The Affordable Care Act was carefully designed to overcome problems encountered by earlier state efforts that forbade insurance companies from discriminating against people with health problems. These experiences taught state policymakers that, unless relatively young and healthy people are encouraged to enroll and remain covered, insurance quickly becomes unaffordable, and markets unravel.

Before the ACA, when several states barred insurers from discriminating against people with preexisting conditions but did not require individuals to obtain coverage, healthy consumers, facing other financial pressures, often went uninsured. As a result, individual insurance enrolled mainly people with known health problems. Premiums skyrocketed, and many insurance companies stopped offering coverage.

The ACA’s individual-coverage requirement exempts low-income people and others who cannot afford insurance

The basic concept behind the ACA’s individual coverage requirement is that, to make the health care system fair and functional for everyone, people who can afford insurance should obtain it. Those who fail to do so must pay a penalty on their federal income tax returns. However, the ACA also recognizes that if people cannot afford insurance, they should not be penalized. The following groups thus do not have to meet the individual coverage requirement and are not penalized if they are uninsured:

  • people with incomes below the legal requirement for filing federal income tax returns (currently $10,350 for an individual and $20,700 for a couple filing jointly);
  • people who have incomes low enough for expanded Medicaid coverage (currently $16,600 for an individual and $34,000 for a family of four) and who live in states that have not expanded Medicaid;
  • people who would have to pay more than 8.16 percent of their income to obtain insurance; and
  • people who experience a financial hardship that prevented them from obtaining insurance.

Other exempt groups include people whose religious principles forbid them from buying health insurance.

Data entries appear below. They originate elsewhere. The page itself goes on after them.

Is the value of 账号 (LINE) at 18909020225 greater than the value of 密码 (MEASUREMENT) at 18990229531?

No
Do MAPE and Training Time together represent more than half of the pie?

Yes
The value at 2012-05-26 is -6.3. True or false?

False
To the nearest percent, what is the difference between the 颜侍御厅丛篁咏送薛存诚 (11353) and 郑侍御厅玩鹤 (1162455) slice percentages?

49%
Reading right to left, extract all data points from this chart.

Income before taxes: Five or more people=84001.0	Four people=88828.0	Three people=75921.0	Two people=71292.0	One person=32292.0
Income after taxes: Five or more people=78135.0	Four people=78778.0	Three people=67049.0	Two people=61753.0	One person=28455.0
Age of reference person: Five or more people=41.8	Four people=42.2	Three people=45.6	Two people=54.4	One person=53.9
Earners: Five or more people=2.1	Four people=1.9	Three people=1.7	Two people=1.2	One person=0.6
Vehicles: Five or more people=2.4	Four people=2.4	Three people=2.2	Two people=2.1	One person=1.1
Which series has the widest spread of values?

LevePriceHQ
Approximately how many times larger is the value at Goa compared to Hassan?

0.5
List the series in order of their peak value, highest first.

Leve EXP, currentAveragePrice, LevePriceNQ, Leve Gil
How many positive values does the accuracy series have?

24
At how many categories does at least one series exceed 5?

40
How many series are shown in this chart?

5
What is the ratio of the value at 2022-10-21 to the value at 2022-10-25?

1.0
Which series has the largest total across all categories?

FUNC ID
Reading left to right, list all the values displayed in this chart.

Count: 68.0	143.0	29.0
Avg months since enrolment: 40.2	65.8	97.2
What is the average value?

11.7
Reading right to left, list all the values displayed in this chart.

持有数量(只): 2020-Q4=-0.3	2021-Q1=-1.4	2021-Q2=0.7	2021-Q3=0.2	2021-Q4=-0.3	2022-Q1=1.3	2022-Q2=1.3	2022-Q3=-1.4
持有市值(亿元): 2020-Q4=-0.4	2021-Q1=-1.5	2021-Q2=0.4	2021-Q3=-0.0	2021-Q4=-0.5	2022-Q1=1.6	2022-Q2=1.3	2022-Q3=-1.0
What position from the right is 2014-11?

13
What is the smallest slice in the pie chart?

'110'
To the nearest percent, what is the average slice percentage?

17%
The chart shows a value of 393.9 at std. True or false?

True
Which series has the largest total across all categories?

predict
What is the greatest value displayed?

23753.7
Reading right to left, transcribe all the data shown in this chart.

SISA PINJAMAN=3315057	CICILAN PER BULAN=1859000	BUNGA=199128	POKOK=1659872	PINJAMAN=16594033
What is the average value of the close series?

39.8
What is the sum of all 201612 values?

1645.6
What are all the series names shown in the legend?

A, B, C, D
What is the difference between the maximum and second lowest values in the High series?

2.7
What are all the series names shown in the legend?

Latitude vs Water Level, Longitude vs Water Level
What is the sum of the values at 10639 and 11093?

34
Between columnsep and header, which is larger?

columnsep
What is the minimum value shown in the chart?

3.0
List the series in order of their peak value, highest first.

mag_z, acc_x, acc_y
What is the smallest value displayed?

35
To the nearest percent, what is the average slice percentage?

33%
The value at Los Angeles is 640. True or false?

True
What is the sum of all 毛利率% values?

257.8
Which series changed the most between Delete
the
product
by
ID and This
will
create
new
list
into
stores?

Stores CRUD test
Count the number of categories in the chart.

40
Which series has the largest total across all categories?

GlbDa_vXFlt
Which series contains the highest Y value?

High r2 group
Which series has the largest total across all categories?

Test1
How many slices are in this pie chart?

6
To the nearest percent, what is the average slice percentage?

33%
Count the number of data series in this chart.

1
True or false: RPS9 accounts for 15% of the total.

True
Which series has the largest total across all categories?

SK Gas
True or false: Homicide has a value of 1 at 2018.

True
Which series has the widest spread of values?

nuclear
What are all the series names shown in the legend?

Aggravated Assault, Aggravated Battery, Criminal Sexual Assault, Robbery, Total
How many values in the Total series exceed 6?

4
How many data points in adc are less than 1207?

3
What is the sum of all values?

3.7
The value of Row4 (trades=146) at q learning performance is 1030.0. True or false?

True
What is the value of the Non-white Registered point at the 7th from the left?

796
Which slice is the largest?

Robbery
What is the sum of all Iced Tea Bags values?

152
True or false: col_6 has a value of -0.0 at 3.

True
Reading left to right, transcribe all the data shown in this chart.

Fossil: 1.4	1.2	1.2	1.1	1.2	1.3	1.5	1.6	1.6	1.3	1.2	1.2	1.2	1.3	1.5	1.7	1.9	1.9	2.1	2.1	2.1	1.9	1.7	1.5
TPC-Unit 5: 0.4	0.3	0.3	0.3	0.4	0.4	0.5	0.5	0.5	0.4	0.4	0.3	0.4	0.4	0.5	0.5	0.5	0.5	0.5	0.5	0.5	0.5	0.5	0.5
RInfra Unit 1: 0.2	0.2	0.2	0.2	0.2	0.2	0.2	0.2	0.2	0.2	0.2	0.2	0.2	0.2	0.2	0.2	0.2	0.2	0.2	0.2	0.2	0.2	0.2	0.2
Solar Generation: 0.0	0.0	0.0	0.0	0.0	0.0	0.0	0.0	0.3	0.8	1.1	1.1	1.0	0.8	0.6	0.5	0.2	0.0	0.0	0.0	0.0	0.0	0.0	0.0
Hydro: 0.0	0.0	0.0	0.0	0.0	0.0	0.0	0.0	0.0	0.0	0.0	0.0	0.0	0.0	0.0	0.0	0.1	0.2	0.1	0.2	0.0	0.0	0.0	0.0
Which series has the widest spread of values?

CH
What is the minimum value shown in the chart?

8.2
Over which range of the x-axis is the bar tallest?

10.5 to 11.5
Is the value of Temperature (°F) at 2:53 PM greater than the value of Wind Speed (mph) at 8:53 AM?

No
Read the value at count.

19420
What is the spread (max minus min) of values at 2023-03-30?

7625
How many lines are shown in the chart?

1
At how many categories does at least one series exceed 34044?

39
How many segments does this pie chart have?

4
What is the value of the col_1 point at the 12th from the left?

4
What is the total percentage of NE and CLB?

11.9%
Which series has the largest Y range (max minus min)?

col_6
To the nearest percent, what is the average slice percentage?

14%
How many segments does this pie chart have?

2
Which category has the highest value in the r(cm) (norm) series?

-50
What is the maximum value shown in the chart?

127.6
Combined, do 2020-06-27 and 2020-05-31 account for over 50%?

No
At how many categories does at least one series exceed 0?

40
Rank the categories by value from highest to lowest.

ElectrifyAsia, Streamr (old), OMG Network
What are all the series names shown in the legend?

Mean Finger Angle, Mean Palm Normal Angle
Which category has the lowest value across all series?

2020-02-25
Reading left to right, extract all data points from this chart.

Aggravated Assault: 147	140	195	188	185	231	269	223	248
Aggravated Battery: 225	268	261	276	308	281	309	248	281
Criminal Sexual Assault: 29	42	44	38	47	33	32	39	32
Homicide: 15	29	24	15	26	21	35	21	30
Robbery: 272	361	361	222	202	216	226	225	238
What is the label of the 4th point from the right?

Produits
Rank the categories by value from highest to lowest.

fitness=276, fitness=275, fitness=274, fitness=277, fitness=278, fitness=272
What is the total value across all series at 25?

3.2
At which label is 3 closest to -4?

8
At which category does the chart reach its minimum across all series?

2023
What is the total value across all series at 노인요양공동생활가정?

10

The individual-coverage requirement helps keep health coverage affordable and available

In passing the ACA, federal lawmakers made a commitment that people with preexisting conditions should be able to buy insurance on the same terms that are offered to other consumers.  For that commitment to coexist with health coverage remaining affordable and accessible for everyone—regardless of health status, age, and gender—the health insurance system needs mechanisms that encourage relatively young and healthy consumers to enroll. That is why the ACA includes not just insurance reforms that protect people with health problems, but also financial assistance that makes coverage affordable to people with low- and moderate-incomes and an individual-coverage requirement. All three legs of this stool are needed for stable and functional insurance markets to serve millions of families in America who rely on the individual market for coverage.